Un peu plus d’un mois après les élections régionales du 6 décembre dernier, tout est désormais fin prêt pour que le travail commence véritablement au sein des conseils régionaux. De manière méthodique, les organes, les structures et les ressources humaines nécessaires au bon démarrage de cet ultime échelon de la décentralisation au Cameroun ont été mis en place en l’espace de quelques semaines. Après la prestation de serment des nouveaux présidents, ont suivi les cérémonies de leur installation avec dans la foulée la nomination des receveurs des finances et des secrétaires généraux des régions. Après l’euphorie des élections et les réjouissances qui s’en sont suivies, le travail peut maintenant commencer. Les attentes des populations sont aussi nombreuses qu’urgentes. Et plus que jamais, le maçon sera jugé au pied du mur. Bien entendu, les résultats dépendront de multiples facteurs mais on sait d’ores et déjà que la volonté politique du président Paul Biya est inébranlable. Le Cameroun unitaire et décentralisé constitue l’une des options majeures de son projet de société.
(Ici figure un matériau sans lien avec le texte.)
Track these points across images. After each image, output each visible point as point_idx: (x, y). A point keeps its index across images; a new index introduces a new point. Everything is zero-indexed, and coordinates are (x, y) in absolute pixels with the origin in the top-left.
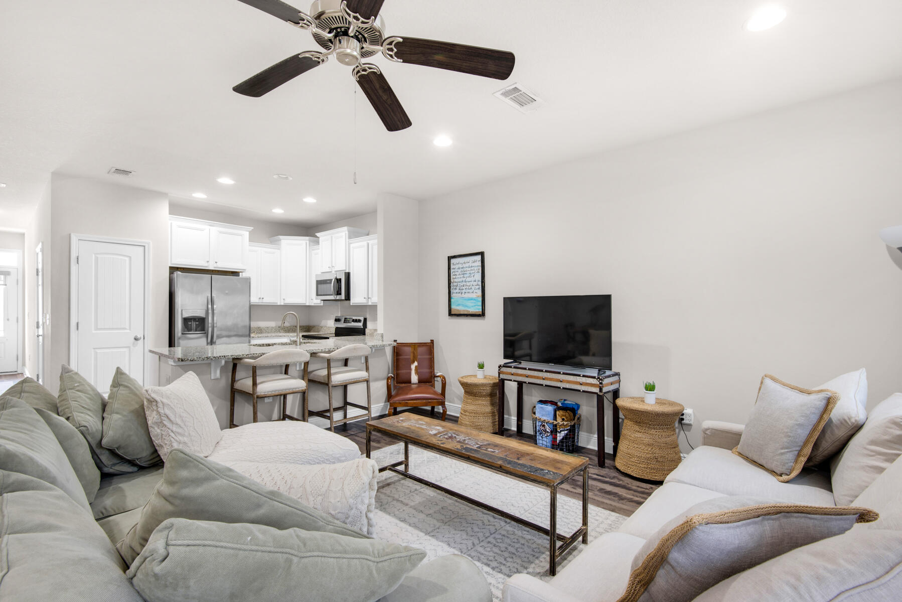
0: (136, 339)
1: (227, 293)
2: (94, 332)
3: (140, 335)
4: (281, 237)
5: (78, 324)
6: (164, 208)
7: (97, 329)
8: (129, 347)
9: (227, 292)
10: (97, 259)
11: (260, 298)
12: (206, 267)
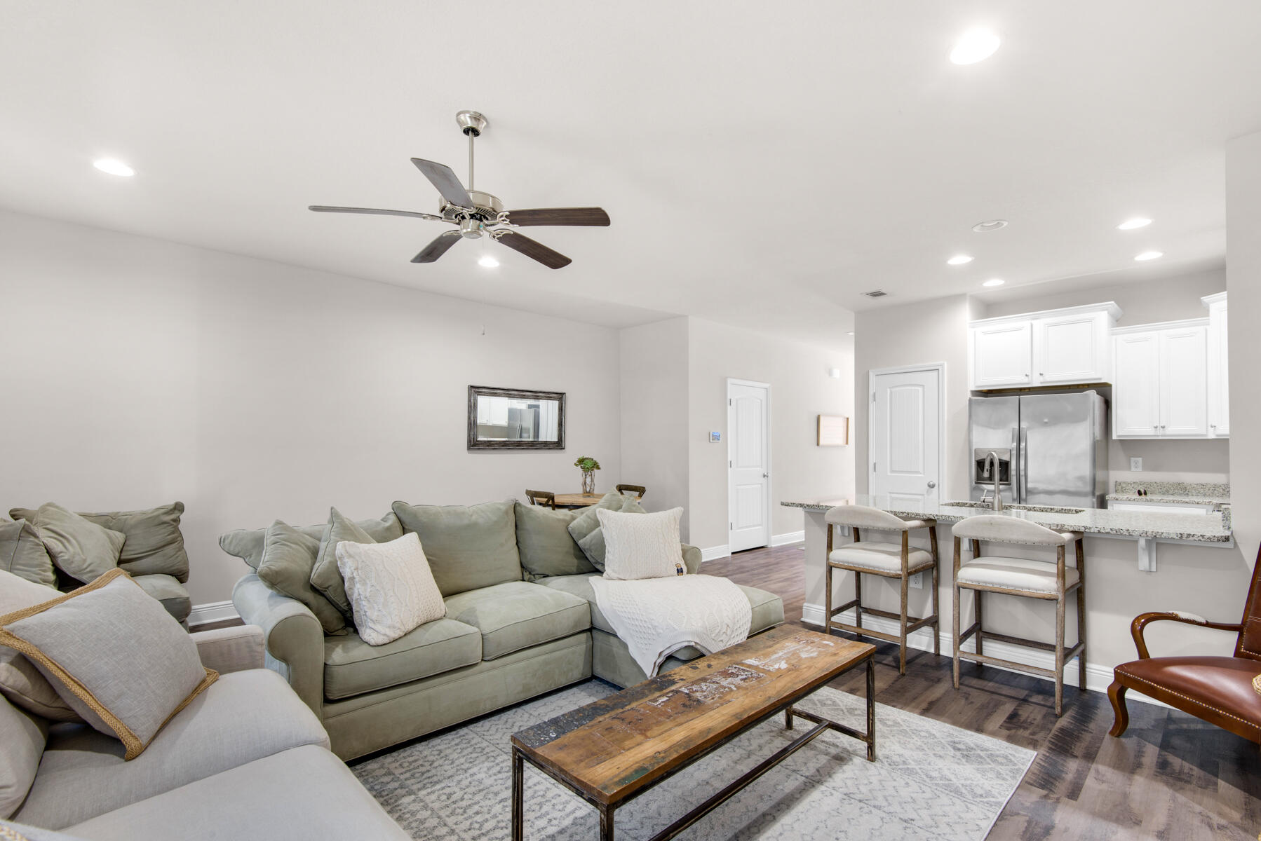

Au moment où les exécutifs des régions entrent dans l’histoire et en fonction pour poser les premiers jalons de leur action, on scrutera avec attention et intérêt leurs rapports de collaboration avec les autorités administratives d’une part et les collaborateurs mis à leur disposition d’autre part. La réalité du terrain montre que les mauvaises habitudes, l’inertie et la routine de la techno-structure administrative sont souvent plus fortes et au-dessus de la volonté politique. Les régions seront-elles à leur tour rattrapées par cette « malédiction » qui frappe l’administration camerounaise et dont les principaux symptômes sont les conflits de compétences, la bureaucratie, les querelles de personnes, les crocs-en-jambe, l’insubordination? On ne le leur souhaite pas compte tenu de tous les espoirs que charrie la mise en place de ce dernier étage de la fusée nommée décentralisation.
La vigilance sera d’autant plus de mise que quelques jours avant l’installation des nouveaux présidents de régions, le Président de la république a procédé à un mouvement au sein de la préfectorale. Et comme d’habitude, les gouverneurs et les préfets sont descendus sur le terrain pour installer respectivement les préfets et les sous-préfets nommés ou affectés. Comme d’habitude, ces cérémonies d’installation se sont achevées invariablement par la phrase rituelle prononcée par l’officiant du jour comme une injonction, avec une vigueur et une emphase remarquables: « prenez le commandement !!!» Les applaudissements nourris de la foule, le visage grave et les sourires de satisfaction des vedettes du jour constituent le point d’orgue du rituel d’installation. La question que se posent pourtant les observateurs est celle de savoir si la notion même de commandement est encore d’actualité à l’heure de la décentralisation et si les deux concepts sont vraiment compatibles. Le commandement tel qu’il a toujours été pratiqué chez nous depuis l’époque coloniale est synonyme de verticalité, voire de brutalité alors que la décentralisation repose sur l’horizontalité et la participation des populations.
C’est dire que le succès de la décentralisation passe aussi par un changement de paradigme et de mentalité de la part de tous les acteurs impliqués dans le processus qui est d’ailleurs arrivé à son terme avec la mise en place des régions. La nouvelle étape, plus décisive, plus concrète, puisque à l’épreuve des réalités du terrain, exige qu’on se débarrasse des oripeaux du passé pour revêtir des habits neufs aussi bien pour le corps que dans les esprits. Dans cette veine, les « chefs de terre », une appellation vouée à la disparition, et les élus, locaux ou régionaux, doivent tous être, aujourd’hui plus qu’hier, des mandataires du bien commun. À cet égard, ils sont davantage appelés à servir qu’à commander.
Puisque nous sommes encore au mois de janvier et que la saison des vœux et des bonnes résolutions se poursuit, pourquoi, l’administration camerounaise ne prendrait-elle pas la résolution de supprimer les formules du genre « prenez le commandement » ou « vous êtes déclaré installé dans vos fonctions » pour les remplacer par l’expression « prenez le service »? Ce serait un bon signal en direction des populations et pour rappeler à ceux des responsables qui auraient tendance à l’oublier que leur mission première est de servir. On ne peut pas entrer dans la phase ultime de la décentralisation qui suppose dialogue, proximité, courtoisie, tact et respect vis-à-vis des populations avec les réflexes, les méthodes et les formules d’une époque surannée.